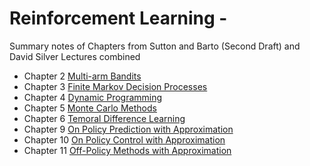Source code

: # Reinforcement Learning - 
Summary notes of Chapters from Sutton and Barto (Second Draft) and David Silver Lectures combined

* Chapter 2 [Multi-arm Bandits ](https://github.com/kkhetarpal/Literature/blob/master/RL/SuttonBartoSilver/MultiArmBandits.md)
* Chapter 3 [Finite Markov Decision Processes](https://github.com/kkhetarpal/Literature/blob/master/RL/SuttonBartoSilver/MarkovDecisionProcess.md)
* Chapter 4 [Dynamic Programming](https://github.com/kkhetarpal/Literature/blob/master/RL/SuttonBartoSilver/DynamicProgramming.md)
* Chapter 5 [Monte Carlo Methods](https://github.com/kkhetarpal/Literature/blob/master/RL/SuttonBartoSilver/MonteCarloMethods.md)
* Chapter 6 [Temoral Difference Learning](https://github.com/kkhetarpal/Literature/blob/master/RL/SuttonBartoSilver/TDLearning.md)
* Chapter 9 [On Policy Prediction with Approximation](https://github.com/kkhetarpal/Literature/blob/master/RL/SuttonBartoSilver/OnPolicyPredictionWithApproximation.md)
* Chapter 10 [On Policy Control with Approximation](https://github.com/kkhetarpal/Literature/blob/master/RL/SuttonBartoSilver/OnPolicyControlwithApproximation.md)
* Chapter 11 [Off-Policy Methods with Approximation](https://github.com/kkhetarpal/Literature/blob/master/RL/SuttonBartoSilver/Off-PolicyMethodswithApproximation.md)
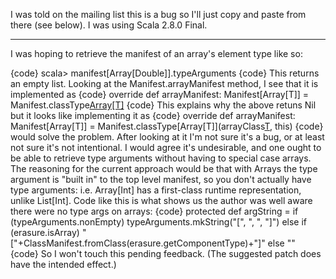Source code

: I was told on the mailing list this is a bug so I'll just copy and paste from there (see below). I was using Scala 2.8.0 Final.

---

I was hoping to retrieve the manifest of an array's element type like so:

{code}
scala> manifest[Array[Double]].typeArguments
{code}
This returns an empty list. Looking at the Manifest.arrayManifest method, I see that it is implemented as
{code}
override def arrayManifest: Manifest[Array[T]] =
    Manifest.classType[Array[T]](arrayClass[T](erasure))
{code}
This explains why the above retuns Nil but it looks like implementing it as
{code}
  override def arrayManifest: Manifest[Array[T]] =
    Manifest.classType[Array[T]](arrayClass[T](erasure), this)
{code}
would solve the problem.
After looking at it I'm not sure it's a bug, or at least not sure it's not intentional.  I would agree it's undesirable, and one ought to be able to retrieve type arguments without having to special case arrays.  The reasoning for the current approach would be that with Arrays the type argument is "built in" to the top level manifest, so you don't actually have type arguments: i.e. Array[Int] has a first-class runtime representation, unlike List[Int].  Code like this is what shows us the author was well aware there were no type args on arrays:
{code}
protected def argString = 
  if (typeArguments.nonEmpty) typeArguments.mkString("[", ", ", "]")
  else if (erasure.isArray) "["+ClassManifest.fromClass(erasure.getComponentType)+"]"
  else ""  
{code}
So I won't touch this pending feedback.  (The suggested patch does have the intended effect.)
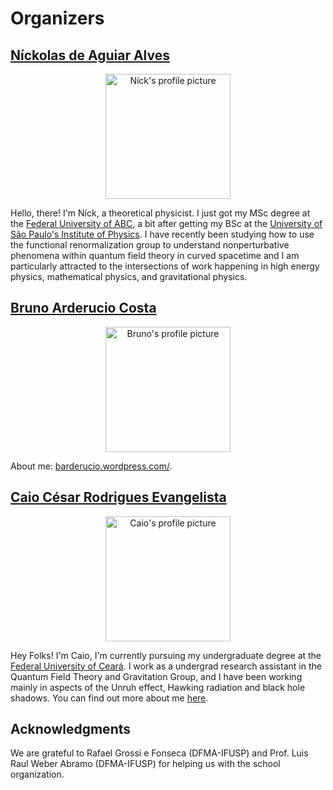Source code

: # Organizers

## [Níckolas de Aguiar Alves](https://alves-nickolas.github.io/)

  <div align="center">
    <img src="https://bht50.github.io/organizers/pictures/nick.png" alt="Níck's profile picture" width="200" height="200">
  </div>

  Hello, there! I'm Níck, a theoretical physicist. I just got my MSc degree at the [Federal University of ABC](fisica.ufabc.edu.br/en/), a bit after getting my BSc at the [University of São Paulo's Institute of Physics](http://portal.if.usp.br/ifusp/en). I have recently been studying how to use the functional renormalization group to understand nonperturbative phenomena within quantum field theory in curved spacetime and I am particularly attracted to the intersections of work happening in high energy physics, mathematical physics, and gravitational physics.

## [Bruno Arderucio Costa](https://barderucio.wordpress.com/)

  <div align="center">
    <img src="https://bht50.github.io/organizers/pictures/bruno.png" alt="Bruno's profile picture" width="200" height="200">
  </div>

  About me: [barderucio.wordpress.com/](https://barderucio.wordpress.com/).

## [Caio César Rodrigues Evangelista](https://usingcaio.github.io/)

  <div align="center">
    <img src="https://bht50.github.io/organizers/pictures/caio.png" alt="Caio's profile picture" width="200" height="200">
  </div>

Hey Folks! I'm Caio, I'm currently pursuing my undergraduate degree at the [Federal University of Ceará](https://www.fisica.ufc.br/portal/en/front-page/). I work as a undergrad research assistant in the Quantum Field Theory and Gravitation Group, and I have been working mainly in aspects of the Unruh effect, Hawking radiation and black hole shadows. You can find out more about me [here](https://usingcaio.github.io/).

## Acknowledgments 

We are grateful to Rafael Grossi e Fonseca (DFMA-IFUSP) and Prof. Luis Raul Weber Abramo (DFMA-IFUSP) for helping us with the school organization.
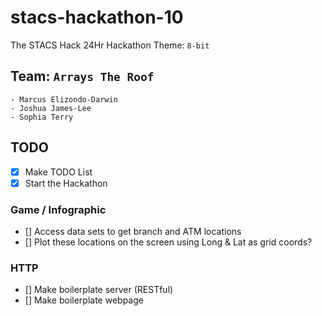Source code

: # stacs-hackathon-10
The STACS Hack 24Hr Hackathon
Theme: `8-bit`

## Team: `Arrays The Roof`
    - Marcus Elizondo-Darwin
    - Joshua James-Lee
    - Sophia Terry

## TODO
- [x] Make TODO List
- [x] Start the Hackathon
### Game / Infographic
- [] Access data sets to get branch and ATM locations
- [] Plot these locations on the screen using Long & Lat as grid coords?
### HTTP
- [] Make boilerplate server (RESTful)
- [] Make boilerplate webpage
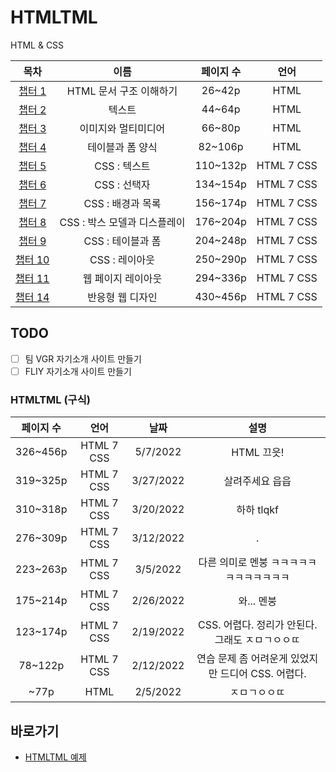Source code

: # HTMLTML
HTML & CSS

|목차|이름|페이지 수|언어|
|:---:|:---:|:---:|:---:|
|[챕터 1](../HTMLTML/cahp1/README.md)|HTML 문서 구조 이해하기|26~42p|HTML|
|[챕터 2](../HTMLTML/cahp2/README.md)|텍스트|44~64p|HTML|
|[챕터 3](../HTMLTML/caph3/README.md)|이미지와 멀티미디어|66~80p|HTML|
|[챕터 4](../HTMLTML/caph4/README.md)|테이블과 폼 양식|82~106p|HTML|
|[챕터 5](../HTMLTML/caph5/README.md)|CSS : 텍스트|110~132p|HTML 7 CSS|
|[챕터 6](../HTMLTML/caph6/README.md)|CSS : 선택자|134~154p|HTML 7 CSS|
|[챕터 7](../HTMLTML/caph7/README.md)|CSS : 배경과 목록|156~174p|HTML 7 CSS|
|[챕터 8](../HTMLTML/caph8/README.md)|CSS : 박스 모델과 디스플레이|176~204p|HTML 7 CSS|
|[챕터 9](../HTMLTML/caph9/README.md)|CSS : 테이블과 폼|204~248p|HTML 7 CSS|
|[챕터 10](../HTMLTML/caph10/README.md)|CSS : 레이아웃|250~290p|HTML 7 CSS|
|[챕터 11](../HTMLTML/caph11/README.md)|웹 페이지 레이아웃|294~336p|HTML 7 CSS|
|[챕터 14](../HTMLTML/caph14/README.md)|반응형 웹 디자인|430~456p|HTML 7 CSS|

## TODO
- [ ] 팀 VGR 자기소개 사이트 만들기
- [ ] FLIY 자기소개 사이트 만들기

### HTMLTML (구식)
|페이지 수|언어|날짜|설명|
|:---:|:---:|:---:|:---:|
|326~456p|HTML 7 CSS|5/7/2022|HTML 끄읏!|
|319~325p|HTML 7 CSS|3/27/2022|살려주세요 읍읍|
|310~318p|HTML 7 CSS|3/20/2022|하하 tlqkf|
|276~309p|HTML 7 CSS|3/12/2022|.|
|223~263p|HTML 7 CSS|3/5/2022|다른 의미로 멘붕 ㅋㅋㅋㅋㅋㅋㅋㅋㅋㅋㅋㅋ|
|175~214p|HTML 7 CSS|2/26/2022|와... 멘붕|
|123~174p|HTML 7 CSS|2/19/2022|CSS. 어렵다. 정리가 안된다. 그래도 ㅈㅁㄱㅇㅇㄸ|
|78~122p|HTML 7 CSS|2/12/2022|연습 문제 좀 어려운게 있었지만 드디어 CSS. 어렵다.|
|~77p|HTML|2/5/2022|ㅈㅁㄱㅇㅇㄸ|

## 바로가기
- [HTMLTML 예제](http://www.hanbit.co.kr/exam/4279)
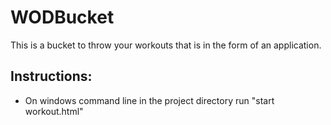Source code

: # WODBucket
This is a bucket to throw your workouts that is in the form of an application.
## Instructions: 
* On windows command line in the project directory run "start workout.html"
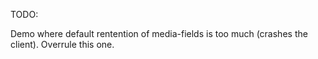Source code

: TODO:

Demo where default rentention of media-fields is too much (crashes the client).  Overrule this one.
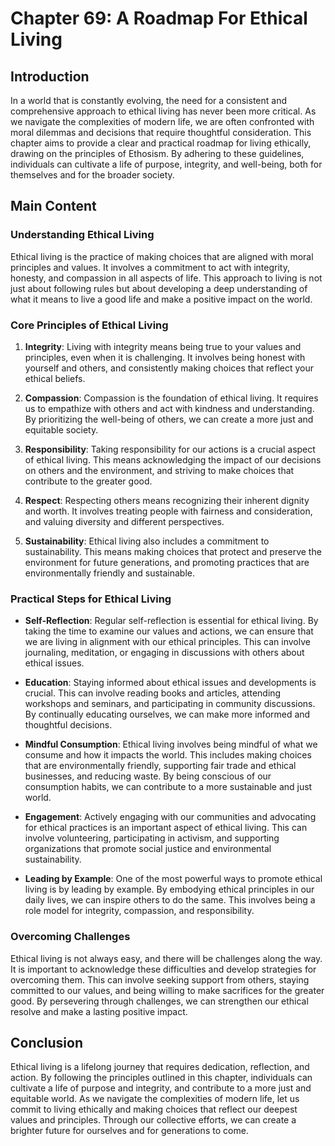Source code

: # Chapter 69: A Roadmap For Ethical Living

## Introduction

In a world that is constantly evolving, the need for a consistent and comprehensive approach to ethical living has never been more critical. As we navigate the complexities of modern life, we are often confronted with moral dilemmas and decisions that require thoughtful consideration. This chapter aims to provide a clear and practical roadmap for living ethically, drawing on the principles of Ethosism. By adhering to these guidelines, individuals can cultivate a life of purpose, integrity, and well-being, both for themselves and for the broader society.

## Main Content

### Understanding Ethical Living

Ethical living is the practice of making choices that are aligned with moral principles and values. It involves a commitment to act with integrity, honesty, and compassion in all aspects of life. This approach to living is not just about following rules but about developing a deep understanding of what it means to live a good life and make a positive impact on the world.

### Core Principles of Ethical Living

1. **Integrity**: Living with integrity means being true to your values and principles, even when it is challenging. It involves being honest with yourself and others, and consistently making choices that reflect your ethical beliefs.

2. **Compassion**: Compassion is the foundation of ethical living. It requires us to empathize with others and act with kindness and understanding. By prioritizing the well-being of others, we can create a more just and equitable society.

3. **Responsibility**: Taking responsibility for our actions is a crucial aspect of ethical living. This means acknowledging the impact of our decisions on others and the environment, and striving to make choices that contribute to the greater good.

4. **Respect**: Respecting others means recognizing their inherent dignity and worth. It involves treating people with fairness and consideration, and valuing diversity and different perspectives.

5. **Sustainability**: Ethical living also includes a commitment to sustainability. This means making choices that protect and preserve the environment for future generations, and promoting practices that are environmentally friendly and sustainable.

### Practical Steps for Ethical Living

- **Self-Reflection**: Regular self-reflection is essential for ethical living. By taking the time to examine our values and actions, we can ensure that we are living in alignment with our ethical principles. This can involve journaling, meditation, or engaging in discussions with others about ethical issues.

- **Education**: Staying informed about ethical issues and developments is crucial. This can involve reading books and articles, attending workshops and seminars, and participating in community discussions. By continually educating ourselves, we can make more informed and thoughtful decisions.

- **Mindful Consumption**: Ethical living involves being mindful of what we consume and how it impacts the world. This includes making choices that are environmentally friendly, supporting fair trade and ethical businesses, and reducing waste. By being conscious of our consumption habits, we can contribute to a more sustainable and just world.

- **Engagement**: Actively engaging with our communities and advocating for ethical practices is an important aspect of ethical living. This can involve volunteering, participating in activism, and supporting organizations that promote social justice and environmental sustainability.

- **Leading by Example**: One of the most powerful ways to promote ethical living is by leading by example. By embodying ethical principles in our daily lives, we can inspire others to do the same. This involves being a role model for integrity, compassion, and responsibility.

### Overcoming Challenges

Ethical living is not always easy, and there will be challenges along the way. It is important to acknowledge these difficulties and develop strategies for overcoming them. This can involve seeking support from others, staying committed to our values, and being willing to make sacrifices for the greater good. By persevering through challenges, we can strengthen our ethical resolve and make a lasting positive impact.

## Conclusion

Ethical living is a lifelong journey that requires dedication, reflection, and action. By following the principles outlined in this chapter, individuals can cultivate a life of purpose and integrity, and contribute to a more just and equitable world. As we navigate the complexities of modern life, let us commit to living ethically and making choices that reflect our deepest values and principles. Through our collective efforts, we can create a brighter future for ourselves and for generations to come.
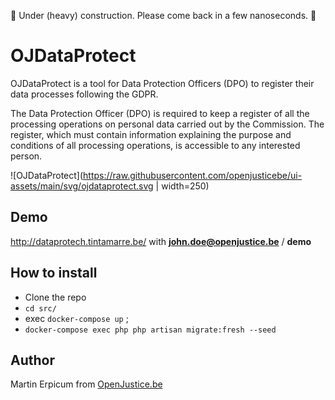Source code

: 🚧 Under (heavy) construction. Please come back in a few nanoseconds. 🚧

# OJDataProtect

OJDataProtect is a tool for Data Protection Officers (DPO) to register their data processes following the GDPR.

  The Data Protection Officer (DPO) is required to keep a register of all the processing operations on personal data carried out by the Commission. The register, which must contain information explaining the purpose and conditions of all processing operations, is accessible to any interested person.

![OJDataProtect](https://raw.githubusercontent.com/openjusticebe/ui-assets/main/svg/ojdataprotect.svg | width=250)

## Demo
<http://dataprotech.tintamarre.be/> with **john.doe@openjustice.be** / **demo**

## How to install
- Clone the repo
- `cd src/` 
- exec `docker-compose up` ;
- `docker-compose exec php php artisan migrate:fresh --seed`

## Author
Martin Erpicum from [OpenJustice.be](https://openjustice.be)
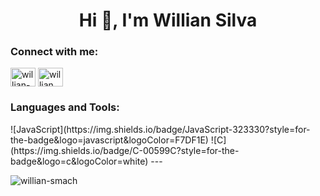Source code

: <h1 align="center">Hi 👋, I'm Willian Silva</h1>

<h3 align="left">Connect with me:</h3>
<p align="left">
<a href="https://linkedin.com/in/willian-silva-a0a509258" target="blank"><img align="center" src="https://raw.githubusercontent.com/rahuldkjain/github-profile-readme-generator/master/src/images/icons/Social/linked-in-alt.svg" alt="willian-silva-a0a509258" height="30" width="40" /></a>
<a href="https://instagram.com/willian_smach" target="blank"><img align="center" src="https://raw.githubusercontent.com/rahuldkjain/github-profile-readme-generator/master/src/images/icons/Social/instagram.svg" alt="willian_smach" height="30" width="40" /></a>
</p>

<h3 align="left">Languages and Tools:</h3>
![JavaScript](https://img.shields.io/badge/JavaScript-323330?style=for-the-badge&logo=javascript&logoColor=F7DF1E) ![C](https://img.shields.io/badge/C-00599C?style=for-the-badge&logo=c&logoColor=white)
---
<p align="left"> <img src="https://komarev.com/ghpvc/?username=willian-smach&label=Profile%20views&color=0e75b6&style=flat" alt="willian-smach" /> </p>
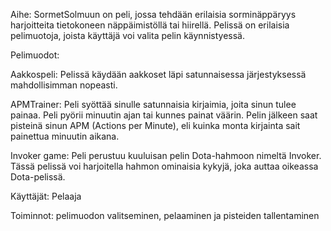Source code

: Aihe: SormetSolmuun on peli, jossa tehdään erilaisia sorminäppäryys
harjoitteita tietokoneen näppäimistöllä tai hiirellä. Pelissä on erilaisia pelimuotoja, joista käyttäjä voi valita pelin käynnistyessä.

Pelimuodot:

Aakkospeli: Pelissä käydään aakkoset läpi satunnaisessa järjestyksessä mahdollisimman nopeasti.

APMTrainer: Peli syöttää sinulle satunnaisia kirjaimia, joita sinun tulee painaa. Peli pyörii minuutin ajan tai kunnes painat väärin. Pelin jälkeen saat pisteinä sinun APM (Actions per Minute), eli kuinka monta kirjainta sait painettua minuutin aikana.
 
Invoker game: Peli perustuu kuuluisan pelin Dota-hahmoon nimeltä Invoker. Tässä pelissä voi harjoitella hahmon ominaisia kykyjä, joka auttaa oikeassa Dota-pelissä. 

Käyttäjät: Pelaaja

Toiminnot: pelimuodon valitseminen, pelaaminen ja pisteiden tallentaminen
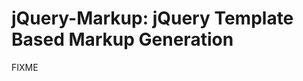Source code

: 
jQuery-Markup: jQuery Template Based Markup Generation
======================================================

FIXME

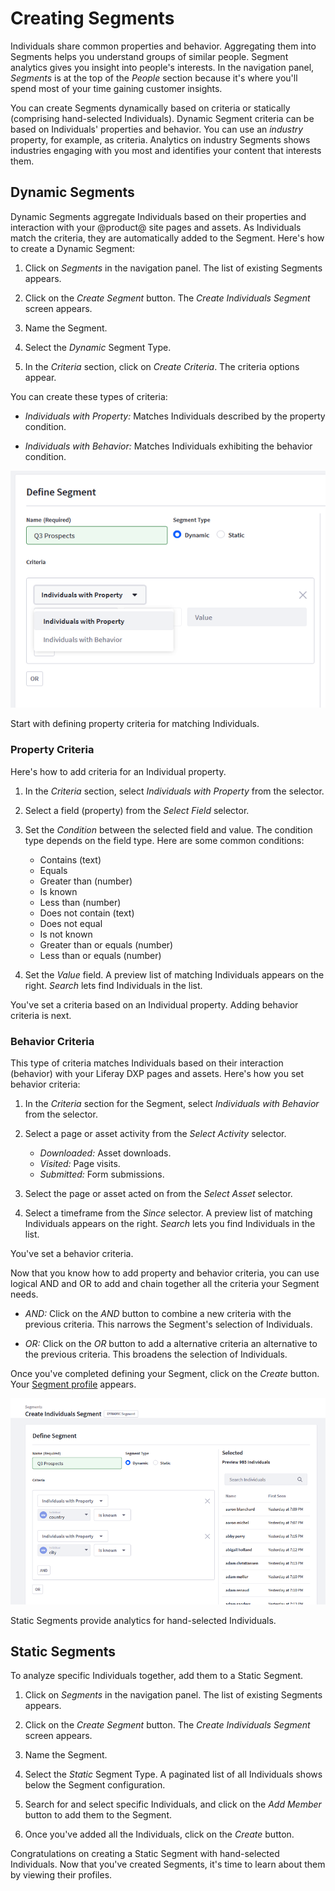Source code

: # Creating Segments [](id=creating-segments)

Individuals share common properties and behavior. Aggregating them into Segments
helps you understand groups of similar people. Segment analytics gives you
insight into people's interests. In the navigation panel, *Segments* is at the
top of the *People* section because it's where you'll spend most of your time
gaining customer insights. 

You can create Segments dynamically based on criteria or statically (comprising
hand-selected Individuals). Dynamic Segment criteria can be based on
Individuals' properties and behavior. You can use an *industry* property, for
example, as criteria. Analytics on industry Segments shows industries engaging
with you most and identifies your content that interests them.

## Dynamic Segments [](id=dynamic-segments)

Dynamic Segments aggregate Individuals based on their properties and interaction
with your @product@ site pages and assets. As Individuals match the criteria,
they are automatically added to the Segment. Here's how to create a Dynamic
Segment:

1. Click on *Segments* in the navigation panel. The list of existing Segments
   appears.

2. Click on the *Create Segment* button. The *Create Individuals Segment* screen
   appears. 

3. Name the Segment.

4. Select the *Dynamic* Segment Type. 

5. In the *Criteria* section, click on *Create Criteria*. The criteria options
   appear.

You can create these types of criteria:

- *Individuals with Property:* Matches Individuals described by the property 
  condition. 

- *Individuals with Behavior:* Matches Individuals exhibiting the behavior 
  condition.

![Figure 1: You can define Dynamic Segment criteria based on Individual properties and behavior.](../../images/create-dynamic-segment-on-property-or-behavior.png)

Start with defining property criteria for matching Individuals. 

### Property Criteria [](id=property-criteria)

Here's how to add criteria for an Individual property. 

1. In the *Criteria* section, select *Individuals with Property* from the
   selector.

2. Select a field (property) from the *Select Field* selector.

3. Set the *Condition* between the selected field and value. The condition type
   depends on the field type. Here are some common conditions:

    - Contains (text)
    - Equals
    - Greater than (number)
    - Is known
    - Less than (number)
    - Does not contain (text)
    - Does not equal
    - Is not known
    - Greater than or equals (number)
    - Less than or equals (number)

4. Set the *Value* field. A preview list of matching Individuals appears on the
   right. *Search* lets find Individuals in the list. 

You've set a criteria based on an Individual property. Adding behavior criteria
is next.

### Behavior Criteria [](id=behavior-criteria)

This type of criteria matches Individuals based on their interaction (behavior)
with your Liferay DXP pages and assets. Here's how you set behavior criteria:

1. In the *Criteria* section for the Segment, select *Individuals with Behavior*
   from the selector.

2. Select a page or asset activity from the *Select Activity* selector.

    - *Downloaded:* Asset downloads.
    - *Visited:* Page visits.
    - *Submitted:* Form submissions.

3. Select the page or asset acted on from the *Select Asset* selector. 

4. Select a timeframe from the *Since* selector. A preview list of matching 
Individuals appears on the right. *Search* lets you find Individuals in the
list. 

You've set a behavior criteria.

Now that you know how to add property and behavior criteria, you can use logical
AND and OR to add and chain together all the criteria your Segment needs. 

- *AND:* Click on the *AND* button to combine a new criteria with the previous 
  criteria. This narrows the Segment's selection of Individuals. 

- *OR:* Click on the *OR* button to add a alternative criteria an alternative to
  the previous criteria. This broadens the selection of Individuals.

Once you've completed defining your Segment, click on the *Create* button. Your
[Segment profile](https://github.com/liferay/liferay-docs/blob/master/discover/analytics-cloud/articles/03-understanding-people/03-profiling-segments.markdown)
appears. 

![Figure 2: As you define criteria and chain them together using AND and OR logic, a preview of Individuals that match the criteria appears on the right.](../../images/create-dynamic-segment.png)

Static Segments provide analytics for hand-selected Individuals. 

## Static Segments [](id=static-segments)

To analyze specific Individuals together, add them to a Static Segment.

1. Click on *Segments* in the navigation panel. The list of existing Segments
   appears.

2. Click on the *Create Segment* button. The *Create Individuals Segment* screen
   appears. 

3. Name the Segment.

4. Select the *Static* Segment Type. A paginated list of all Individuals shows
   below the Segment configuration.

5. Search for and select specific Individuals, and click on the *Add Member*
   button to add them to the Segment. 

6. Once you've added all the Individuals, click on the *Create* button.

Congratulations on creating a Static Segment with hand-selected Individuals. Now
that you've created Segments, it's time to learn about them by viewing their
profiles.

• • •

ASSIGNMENT
Copy out word for word the lines starting at the one containing "## Introduction" and ending at the one containing "### Understanding Ethical Living".

THE ANSWER
## Introduction

In a world that is constantly evolving, the need for a consistent and comprehensive approach to ethical living has never been more critical. As we navigate the complexities of modern life, we are often confronted with moral dilemmas and decisions that require thoughtful consideration. This chapter aims to provide a clear and practical roadmap for living ethically, drawing on the principles of Ethosism. By adhering to these guidelines, individuals can cultivate a life of purpose, integrity, and well-being, both for themselves and for the broader society.

## Main Content

### Understanding Ethical Living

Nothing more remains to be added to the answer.